Implementing ambitious policies for detecting and repairing leaks would therefore make it possible to avoid producing 20% ​​more water than necessary.

And since we need to realize that from now on, every drop of water counts, we must also study very seriously the solutions for reusing wastewater (REUT), to swap our linear model of water consumption - production / consumption / rejection – against a more circular model, which reduces the pressure on the resource.

An approach that also involves a strong political gesture, because France, due to very restrictive regulations, today only reuses 1% of its treated water, compared to 14% for Spain or 90% for Israel.

Xylem helps communities "save water"

Xylem

Smart networks and digital twins: future solutions for better water consumption.

Although the water situation is serious and it is urgent to act to consume less and better, the evolution of technologies and the integration of digital technology also offer us solutions to preserve the resource in the longer term. .

"Smart Technologies", based on data models and artificial intelligence, are becoming essential decision-making tools for water stakeholders, as they already are in many others. sectors.

In France, if the water production infrastructures are partly already connected and controlled with digital technology, the networks themselves are at this stage only very marginally.

However, equipping all these networks and associated infrastructures with sensors, combined with the processing of this mass of information (instantaneous and historical), will in the future help us to manage the system in real time, throughout the water cycle: abstraction, treatment, transport, distribution, recycling and restitution.

This data can then be reused to improve our understanding of the phenomena, in order to develop, thanks to deep learning algorithms, a personalized predictive approach which makes it possible to optimize the management of an infrastructure according to the variations of its environment.

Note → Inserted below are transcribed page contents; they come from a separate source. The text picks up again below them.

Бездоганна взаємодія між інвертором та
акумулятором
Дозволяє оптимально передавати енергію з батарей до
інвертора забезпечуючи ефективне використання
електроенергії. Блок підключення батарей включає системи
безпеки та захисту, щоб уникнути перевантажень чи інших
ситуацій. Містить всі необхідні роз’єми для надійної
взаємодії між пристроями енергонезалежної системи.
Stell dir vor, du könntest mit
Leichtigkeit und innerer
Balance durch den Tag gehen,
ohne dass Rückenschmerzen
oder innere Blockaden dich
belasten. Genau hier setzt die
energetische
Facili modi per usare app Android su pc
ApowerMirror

For example, in wastewater treatment, digital innovations allow energy and chemical product savings in the range of 15 to 25%, while increasing the compliance rate in terms of discharges.

Recent digital twin projects at sewage treatment plants in Europe have reduced energy consumption by up to 30%, while minimizing operational expenses through predictive maintenance of equipment and extending its service life. life.

And on sewerage networks, digital control makes it possible to limit overflows, floods and above all to optimize investments.

To meet all these challenges, Xylem combines the latest digital innovations with more than 150 years of expertise in water equipment and services, to help local authorities succeed in what appears to be one of the greatest challenges of the coming decades: saving water.